# REQUIRED WORK
Transcribe the stretch of the listing below from the line containing "Rendered at 1500 by 1125 pixels." through the line containing "text_box Concepto: persecución", reproducing each line precisely and including both end lines.
- - - - - - -
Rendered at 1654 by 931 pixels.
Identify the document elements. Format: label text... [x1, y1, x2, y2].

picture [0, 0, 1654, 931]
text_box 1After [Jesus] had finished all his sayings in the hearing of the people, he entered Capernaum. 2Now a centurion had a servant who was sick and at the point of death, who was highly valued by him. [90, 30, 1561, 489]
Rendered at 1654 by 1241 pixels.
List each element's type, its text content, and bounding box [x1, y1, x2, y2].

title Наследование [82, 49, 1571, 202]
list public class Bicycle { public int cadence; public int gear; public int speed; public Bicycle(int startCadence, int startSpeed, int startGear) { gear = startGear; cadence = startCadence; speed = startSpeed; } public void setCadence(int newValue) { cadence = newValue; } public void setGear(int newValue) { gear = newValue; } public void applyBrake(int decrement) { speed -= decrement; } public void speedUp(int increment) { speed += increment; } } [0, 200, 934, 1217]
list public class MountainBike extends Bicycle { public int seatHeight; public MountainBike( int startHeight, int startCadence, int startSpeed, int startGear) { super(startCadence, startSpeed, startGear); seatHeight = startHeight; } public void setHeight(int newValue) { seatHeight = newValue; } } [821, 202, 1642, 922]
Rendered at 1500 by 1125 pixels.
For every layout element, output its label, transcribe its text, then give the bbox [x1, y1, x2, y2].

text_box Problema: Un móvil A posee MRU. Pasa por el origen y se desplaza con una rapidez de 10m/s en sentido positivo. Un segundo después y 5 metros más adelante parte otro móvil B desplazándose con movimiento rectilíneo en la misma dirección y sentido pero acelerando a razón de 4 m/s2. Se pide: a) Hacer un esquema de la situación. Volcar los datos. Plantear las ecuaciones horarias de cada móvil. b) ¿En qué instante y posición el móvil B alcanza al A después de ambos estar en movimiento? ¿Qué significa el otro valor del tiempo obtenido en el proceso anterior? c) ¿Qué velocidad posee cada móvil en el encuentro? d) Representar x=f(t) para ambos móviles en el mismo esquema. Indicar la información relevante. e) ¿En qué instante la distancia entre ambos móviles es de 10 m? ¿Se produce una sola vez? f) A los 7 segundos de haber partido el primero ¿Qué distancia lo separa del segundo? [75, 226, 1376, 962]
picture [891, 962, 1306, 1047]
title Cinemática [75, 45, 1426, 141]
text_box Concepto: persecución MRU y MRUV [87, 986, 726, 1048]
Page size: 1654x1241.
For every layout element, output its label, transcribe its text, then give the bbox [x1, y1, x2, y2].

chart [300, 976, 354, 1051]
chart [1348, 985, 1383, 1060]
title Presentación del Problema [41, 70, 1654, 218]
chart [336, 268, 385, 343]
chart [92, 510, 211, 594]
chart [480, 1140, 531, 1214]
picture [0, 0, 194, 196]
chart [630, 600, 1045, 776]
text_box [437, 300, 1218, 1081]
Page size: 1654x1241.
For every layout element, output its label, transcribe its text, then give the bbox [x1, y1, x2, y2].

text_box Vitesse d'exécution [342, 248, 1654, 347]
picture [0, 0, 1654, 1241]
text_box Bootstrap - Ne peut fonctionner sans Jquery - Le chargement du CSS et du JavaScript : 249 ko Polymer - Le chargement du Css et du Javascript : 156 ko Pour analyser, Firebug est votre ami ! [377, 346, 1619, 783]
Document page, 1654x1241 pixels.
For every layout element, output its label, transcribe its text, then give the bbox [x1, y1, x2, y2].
- - - - - - -
# SOLUTION
Rendered at 1500 by 1125 pixels.
For every layout element, output its label, transcribe its text, then give the bbox [x1, y1, x2, y2].

text_box Problema: Un móvil A posee MRU. Pasa por el origen y se desplaza con una rapidez de 10m/s en sentido positivo. Un segundo después y 5 metros más adelante parte otro móvil B desplazándose con movimiento rectilíneo en la misma dirección y sentido pero acelerando a razón de 4 m/s2. Se pide: a) Hacer un esquema de la situación. Volcar los datos. Plantear las ecuaciones horarias de cada móvil. b) ¿En qué instante y posición el móvil B alcanza al A después de ambos estar en movimiento? ¿Qué significa el otro valor del tiempo obtenido en el proceso anterior? c) ¿Qué velocidad posee cada móvil en el encuentro? d) Representar x=f(t) para ambos móviles en el mismo esquema. Indicar la información relevante. e) ¿En qué instante la distancia entre ambos móviles es de 10 m? ¿Se produce una sola vez? f) A los 7 segundos de haber partido el primero ¿Qué distancia lo separa del segundo? [75, 226, 1376, 962]
picture [891, 962, 1306, 1047]
title Cinemática [75, 45, 1426, 141]
text_box Concepto: persecución MRU y MRUV [87, 986, 726, 1048]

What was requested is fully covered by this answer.